» **What the task asks**
Reproduce every one of the entries below without changing a single character.

» **Recorded data**
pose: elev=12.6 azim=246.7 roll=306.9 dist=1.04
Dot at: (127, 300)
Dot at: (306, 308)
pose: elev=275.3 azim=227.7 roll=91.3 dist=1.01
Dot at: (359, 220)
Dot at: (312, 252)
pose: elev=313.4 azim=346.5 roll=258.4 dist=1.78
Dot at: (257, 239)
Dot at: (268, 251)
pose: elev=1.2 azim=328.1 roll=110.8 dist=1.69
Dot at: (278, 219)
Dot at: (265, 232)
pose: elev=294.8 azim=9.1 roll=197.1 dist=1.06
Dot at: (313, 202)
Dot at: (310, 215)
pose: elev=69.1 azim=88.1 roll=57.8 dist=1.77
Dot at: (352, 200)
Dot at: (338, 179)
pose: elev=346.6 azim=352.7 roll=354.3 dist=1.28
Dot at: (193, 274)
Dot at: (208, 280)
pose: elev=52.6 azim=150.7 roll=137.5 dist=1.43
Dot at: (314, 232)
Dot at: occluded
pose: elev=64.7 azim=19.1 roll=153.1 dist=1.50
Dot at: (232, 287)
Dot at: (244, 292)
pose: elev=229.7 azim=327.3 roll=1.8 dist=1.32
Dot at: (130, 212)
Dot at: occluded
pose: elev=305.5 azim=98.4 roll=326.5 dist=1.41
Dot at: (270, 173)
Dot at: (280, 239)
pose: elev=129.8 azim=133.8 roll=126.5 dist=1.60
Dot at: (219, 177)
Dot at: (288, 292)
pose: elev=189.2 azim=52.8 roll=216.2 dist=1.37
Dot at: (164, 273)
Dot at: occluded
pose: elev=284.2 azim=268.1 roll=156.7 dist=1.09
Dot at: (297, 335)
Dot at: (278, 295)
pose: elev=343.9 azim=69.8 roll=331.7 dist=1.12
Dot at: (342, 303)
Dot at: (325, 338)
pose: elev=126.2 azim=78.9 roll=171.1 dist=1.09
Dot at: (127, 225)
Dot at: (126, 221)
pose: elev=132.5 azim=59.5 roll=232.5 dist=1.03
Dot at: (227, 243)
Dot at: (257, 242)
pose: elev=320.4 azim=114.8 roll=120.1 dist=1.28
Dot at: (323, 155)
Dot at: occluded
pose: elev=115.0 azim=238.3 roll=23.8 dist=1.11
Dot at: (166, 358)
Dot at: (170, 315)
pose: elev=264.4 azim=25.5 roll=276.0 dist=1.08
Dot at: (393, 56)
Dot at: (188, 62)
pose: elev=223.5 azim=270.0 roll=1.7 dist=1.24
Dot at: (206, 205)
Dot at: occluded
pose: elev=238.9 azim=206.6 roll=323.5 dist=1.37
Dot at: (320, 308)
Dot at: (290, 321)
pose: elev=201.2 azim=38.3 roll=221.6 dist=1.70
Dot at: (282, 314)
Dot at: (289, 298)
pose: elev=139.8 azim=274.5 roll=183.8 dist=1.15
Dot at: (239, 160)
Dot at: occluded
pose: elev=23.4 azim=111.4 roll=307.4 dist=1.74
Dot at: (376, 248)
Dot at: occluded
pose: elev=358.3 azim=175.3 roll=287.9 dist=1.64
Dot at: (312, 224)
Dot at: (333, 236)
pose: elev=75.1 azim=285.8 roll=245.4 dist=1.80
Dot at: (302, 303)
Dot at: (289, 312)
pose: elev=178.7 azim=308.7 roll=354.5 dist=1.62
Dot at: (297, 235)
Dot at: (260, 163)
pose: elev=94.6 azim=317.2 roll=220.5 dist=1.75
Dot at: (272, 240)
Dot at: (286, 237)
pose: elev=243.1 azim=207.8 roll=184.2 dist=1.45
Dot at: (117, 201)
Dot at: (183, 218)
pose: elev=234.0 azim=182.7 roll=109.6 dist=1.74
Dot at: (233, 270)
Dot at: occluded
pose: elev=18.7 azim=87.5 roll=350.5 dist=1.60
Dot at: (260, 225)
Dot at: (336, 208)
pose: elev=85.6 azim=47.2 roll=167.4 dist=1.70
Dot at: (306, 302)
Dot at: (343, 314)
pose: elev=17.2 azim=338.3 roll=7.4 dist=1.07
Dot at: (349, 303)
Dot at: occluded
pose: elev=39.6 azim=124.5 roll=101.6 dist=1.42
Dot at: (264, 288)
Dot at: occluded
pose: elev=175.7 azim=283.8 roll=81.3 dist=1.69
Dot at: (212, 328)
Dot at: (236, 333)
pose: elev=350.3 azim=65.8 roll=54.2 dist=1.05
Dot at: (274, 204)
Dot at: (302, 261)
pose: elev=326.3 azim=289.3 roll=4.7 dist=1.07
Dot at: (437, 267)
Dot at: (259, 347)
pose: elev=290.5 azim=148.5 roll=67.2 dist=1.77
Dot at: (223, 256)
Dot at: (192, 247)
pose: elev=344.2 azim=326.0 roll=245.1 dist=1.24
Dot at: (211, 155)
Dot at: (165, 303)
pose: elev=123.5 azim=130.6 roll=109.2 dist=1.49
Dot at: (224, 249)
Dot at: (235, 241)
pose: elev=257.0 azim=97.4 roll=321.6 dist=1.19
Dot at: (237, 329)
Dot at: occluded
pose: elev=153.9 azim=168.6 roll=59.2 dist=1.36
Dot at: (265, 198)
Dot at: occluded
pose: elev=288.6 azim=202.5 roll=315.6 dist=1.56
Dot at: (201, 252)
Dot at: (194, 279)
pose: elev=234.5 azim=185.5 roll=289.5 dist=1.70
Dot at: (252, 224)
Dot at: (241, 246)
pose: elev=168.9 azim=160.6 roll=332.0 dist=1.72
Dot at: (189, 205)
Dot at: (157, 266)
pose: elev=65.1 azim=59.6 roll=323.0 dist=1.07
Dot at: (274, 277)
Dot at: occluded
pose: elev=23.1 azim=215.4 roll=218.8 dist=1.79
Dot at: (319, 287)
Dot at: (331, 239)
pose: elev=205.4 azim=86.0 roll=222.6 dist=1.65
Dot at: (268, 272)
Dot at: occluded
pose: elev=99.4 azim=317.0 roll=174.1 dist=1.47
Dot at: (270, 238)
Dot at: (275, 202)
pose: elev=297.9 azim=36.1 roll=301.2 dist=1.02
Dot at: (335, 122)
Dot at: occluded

» **Full response**
pose: elev=12.6 azim=246.7 roll=306.9 dist=1.04
Dot at: (127, 300)
Dot at: (306, 308)
pose: elev=275.3 azim=227.7 roll=91.3 dist=1.01
Dot at: (359, 220)
Dot at: (312, 252)
pose: elev=313.4 azim=346.5 roll=258.4 dist=1.78
Dot at: (257, 239)
Dot at: (268, 251)
pose: elev=1.2 azim=328.1 roll=110.8 dist=1.69
Dot at: (278, 219)
Dot at: (265, 232)
pose: elev=294.8 azim=9.1 roll=197.1 dist=1.06
Dot at: (313, 202)
Dot at: (310, 215)
pose: elev=69.1 azim=88.1 roll=57.8 dist=1.77
Dot at: (352, 200)
Dot at: (338, 179)
pose: elev=346.6 azim=352.7 roll=354.3 dist=1.28
Dot at: (193, 274)
Dot at: (208, 280)
pose: elev=52.6 azim=150.7 roll=137.5 dist=1.43
Dot at: (314, 232)
Dot at: occluded
pose: elev=64.7 azim=19.1 roll=153.1 dist=1.50
Dot at: (232, 287)
Dot at: (244, 292)
pose: elev=229.7 azim=327.3 roll=1.8 dist=1.32
Dot at: (130, 212)
Dot at: occluded
pose: elev=305.5 azim=98.4 roll=326.5 dist=1.41
Dot at: (270, 173)
Dot at: (280, 239)
pose: elev=129.8 azim=133.8 roll=126.5 dist=1.60
Dot at: (219, 177)
Dot at: (288, 292)
pose: elev=189.2 azim=52.8 roll=216.2 dist=1.37
Dot at: (164, 273)
Dot at: occluded
pose: elev=284.2 azim=268.1 roll=156.7 dist=1.09
Dot at: (297, 335)
Dot at: (278, 295)
pose: elev=343.9 azim=69.8 roll=331.7 dist=1.12
Dot at: (342, 303)
Dot at: (325, 338)
pose: elev=126.2 azim=78.9 roll=171.1 dist=1.09
Dot at: (127, 225)
Dot at: (126, 221)
pose: elev=132.5 azim=59.5 roll=232.5 dist=1.03
Dot at: (227, 243)
Dot at: (257, 242)
pose: elev=320.4 azim=114.8 roll=120.1 dist=1.28
Dot at: (323, 155)
Dot at: occluded
pose: elev=115.0 azim=238.3 roll=23.8 dist=1.11
Dot at: (166, 358)
Dot at: (170, 315)
pose: elev=264.4 azim=25.5 roll=276.0 dist=1.08
Dot at: (393, 56)
Dot at: (188, 62)
pose: elev=223.5 azim=270.0 roll=1.7 dist=1.24
Dot at: (206, 205)
Dot at: occluded
pose: elev=238.9 azim=206.6 roll=323.5 dist=1.37
Dot at: (320, 308)
Dot at: (290, 321)
pose: elev=201.2 azim=38.3 roll=221.6 dist=1.70
Dot at: (282, 314)
Dot at: (289, 298)
pose: elev=139.8 azim=274.5 roll=183.8 dist=1.15
Dot at: (239, 160)
Dot at: occluded
pose: elev=23.4 azim=111.4 roll=307.4 dist=1.74
Dot at: (376, 248)
Dot at: occluded
pose: elev=358.3 azim=175.3 roll=287.9 dist=1.64
Dot at: (312, 224)
Dot at: (333, 236)
pose: elev=75.1 azim=285.8 roll=245.4 dist=1.80
Dot at: (302, 303)
Dot at: (289, 312)
pose: elev=178.7 azim=308.7 roll=354.5 dist=1.62
Dot at: (297, 235)
Dot at: (260, 163)
pose: elev=94.6 azim=317.2 roll=220.5 dist=1.75
Dot at: (272, 240)
Dot at: (286, 237)
pose: elev=243.1 azim=207.8 roll=184.2 dist=1.45
Dot at: (117, 201)
Dot at: (183, 218)
pose: elev=234.0 azim=182.7 roll=109.6 dist=1.74
Dot at: (233, 270)
Dot at: occluded
pose: elev=18.7 azim=87.5 roll=350.5 dist=1.60
Dot at: (260, 225)
Dot at: (336, 208)
pose: elev=85.6 azim=47.2 roll=167.4 dist=1.70
Dot at: (306, 302)
Dot at: (343, 314)
pose: elev=17.2 azim=338.3 roll=7.4 dist=1.07
Dot at: (349, 303)
Dot at: occluded
pose: elev=39.6 azim=124.5 roll=101.6 dist=1.42
Dot at: (264, 288)
Dot at: occluded
pose: elev=175.7 azim=283.8 roll=81.3 dist=1.69
Dot at: (212, 328)
Dot at: (236, 333)
pose: elev=350.3 azim=65.8 roll=54.2 dist=1.05
Dot at: (274, 204)
Dot at: (302, 261)
pose: elev=326.3 azim=289.3 roll=4.7 dist=1.07
Dot at: (437, 267)
Dot at: (259, 347)
pose: elev=290.5 azim=148.5 roll=67.2 dist=1.77
Dot at: (223, 256)
Dot at: (192, 247)
pose: elev=344.2 azim=326.0 roll=245.1 dist=1.24
Dot at: (211, 155)
Dot at: (165, 303)
pose: elev=123.5 azim=130.6 roll=109.2 dist=1.49
Dot at: (224, 249)
Dot at: (235, 241)
pose: elev=257.0 azim=97.4 roll=321.6 dist=1.19
Dot at: (237, 329)
Dot at: occluded
pose: elev=153.9 azim=168.6 roll=59.2 dist=1.36
Dot at: (265, 198)
Dot at: occluded
pose: elev=288.6 azim=202.5 roll=315.6 dist=1.56
Dot at: (201, 252)
Dot at: (194, 279)
pose: elev=234.5 azim=185.5 roll=289.5 dist=1.70
Dot at: (252, 224)
Dot at: (241, 246)
pose: elev=168.9 azim=160.6 roll=332.0 dist=1.72
Dot at: (189, 205)
Dot at: (157, 266)
pose: elev=65.1 azim=59.6 roll=323.0 dist=1.07
Dot at: (274, 277)
Dot at: occluded
pose: elev=23.1 azim=215.4 roll=218.8 dist=1.79
Dot at: (319, 287)
Dot at: (331, 239)
pose: elev=205.4 azim=86.0 roll=222.6 dist=1.65
Dot at: (268, 272)
Dot at: occluded
pose: elev=99.4 azim=317.0 roll=174.1 dist=1.47
Dot at: (270, 238)
Dot at: (275, 202)
pose: elev=297.9 azim=36.1 roll=301.2 dist=1.02
Dot at: (335, 122)
Dot at: occluded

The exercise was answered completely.